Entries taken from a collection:
= Beginning of Section =

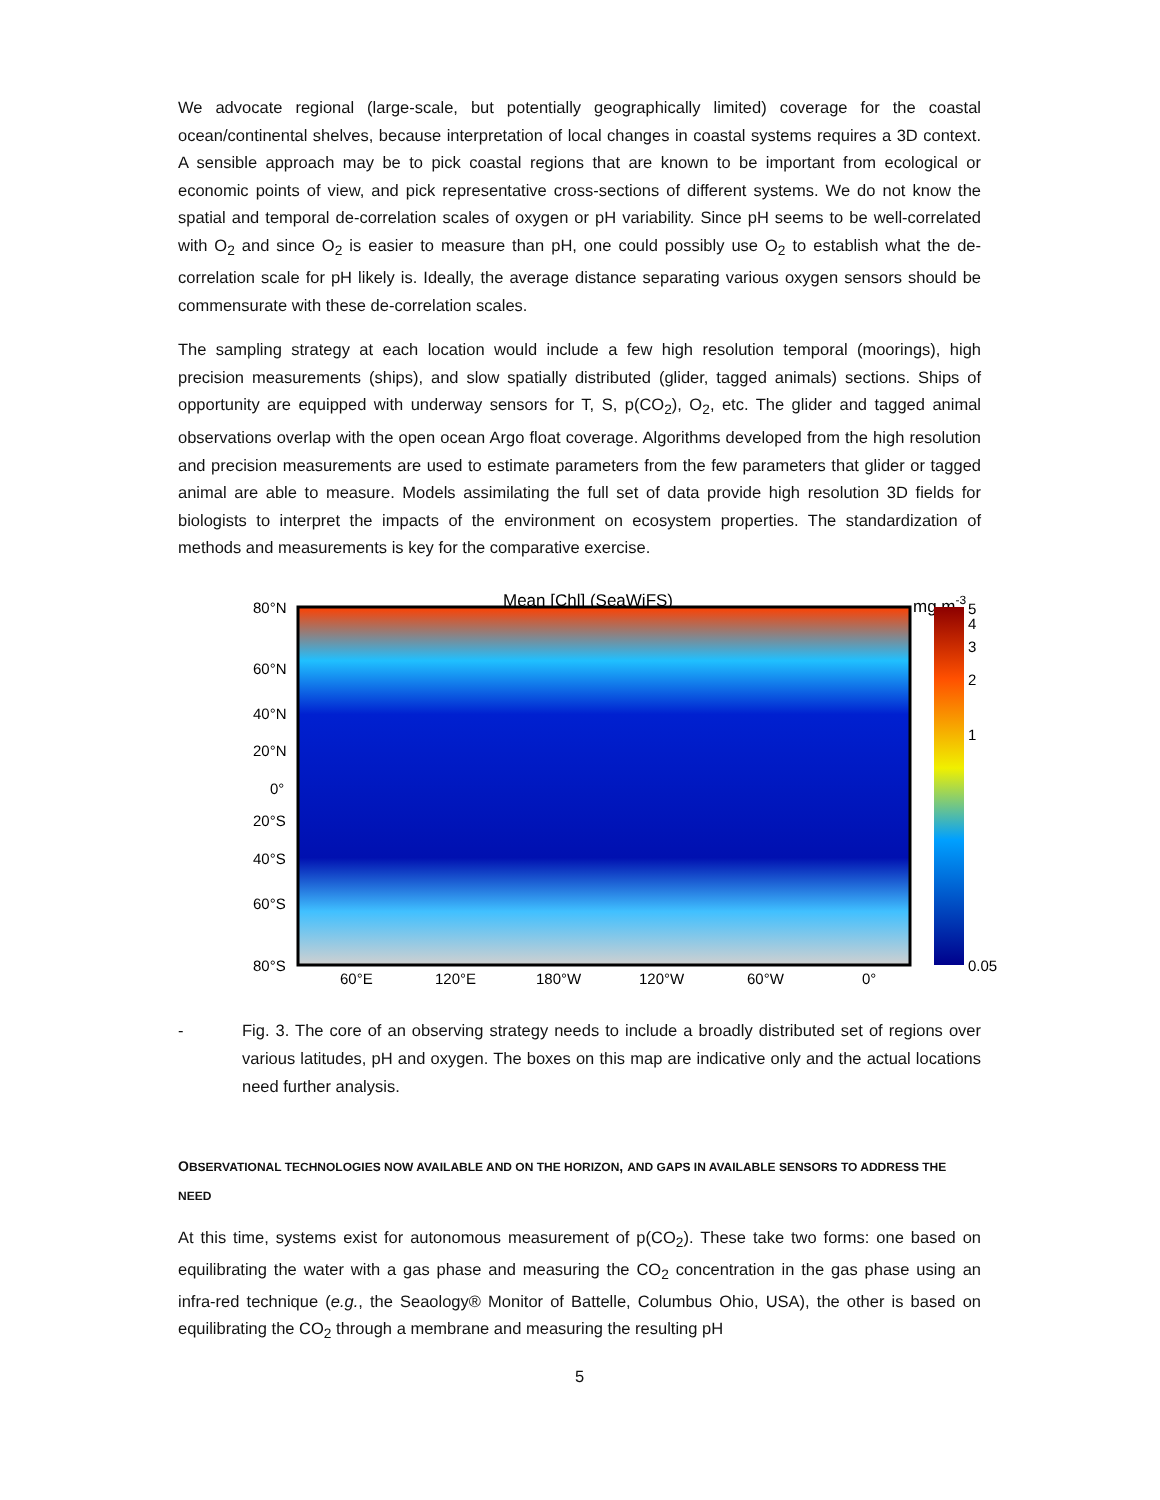We advocate regional (large-scale, but potentially geographically limited) coverage for the coastal ocean/continental shelves, because interpretation of local changes in coastal systems requires a 3D context. A sensible approach may be to pick coastal regions that are known to be important from ecological or economic points of view, and pick representative cross-sections of different systems. We do not know the spatial and temporal de-correlation scales of oxygen or pH variability. Since pH seems to be well-correlated with O<sub>2</sub> and since O<sub>2</sub> is easier to measure than pH, one could possibly use O<sub>2</sub> to establish what the de-correlation scale for pH likely is. Ideally, the average distance separating various oxygen sensors should be commensurate with these de-correlation scales.
The sampling strategy at each location would include a few high resolution temporal (moorings), high precision measurements (ships), and slow spatially distributed (glider, tagged animals) sections. Ships of opportunity are equipped with underway sensors for T, S, p(CO<sub>2</sub>), O<sub>2</sub>, etc. The glider and tagged animal observations overlap with the open ocean Argo float coverage. Algorithms developed from the high resolution and precision measurements are used to estimate parameters from the few parameters that glider or tagged animal are able to measure. Models assimilating the full set of data provide high resolution 3D fields for biologists to interpret the impacts of the environment on ecosystem properties. The standardization of methods and measurements is key for the comparative exercise.
Mean [Chl] (SeaWiFS)
mg.m-3
80°N
60°N
40°N
20°N
0°
20°S
40°S
60°S
80°S
60°E
120°E
180°W
120°W
60°W
0°
5
4
3
2
1
0.05
- Fig. 3. The core of an observing strategy needs to include a broadly distributed set of regions over various latitudes, pH and oxygen. The boxes on this map are indicative only and the actual locations need further analysis.
OBSERVATIONAL TECHNOLOGIES NOW AVAILABLE AND ON THE HORIZON, AND GAPS IN AVAILABLE SENSORS TO ADDRESS THE NEED
At this time, systems exist for autonomous measurement of p(CO<sub>2</sub>). These take two forms: one based on equilibrating the water with a gas phase and measuring the CO<sub>2</sub> concentration in the gas phase using an infra-red technique (e.g., the Seaology® Monitor of Battelle, Columbus Ohio, USA), the other is based on equilibrating the CO<sub>2</sub> through a membrane and measuring the resulting pH
5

= End of Section =

• **WHAT YOU SHOULD DO**
Go through the entries and return each line where the word "this" occurs.

• **TASK OUTPUT**
- Fig. 3. The core of an observing strategy needs to include a broadly distributed set of regions over various latitudes, pH and oxygen. The boxes on this map are indicative only and the actual locations need further analysis.
At this time, systems exist for autonomous measurement of p(CO<sub>2</sub>). These take two forms: one based on equilibrating the water with a gas phase and measuring the CO<sub>2</sub> concentration in the gas phase using an infra-red technique (e.g., the Seaology® Monitor of Battelle, Columbus Ohio, USA), the other is based on equilibrating the CO<sub>2</sub> through a membrane and measuring the resulting pH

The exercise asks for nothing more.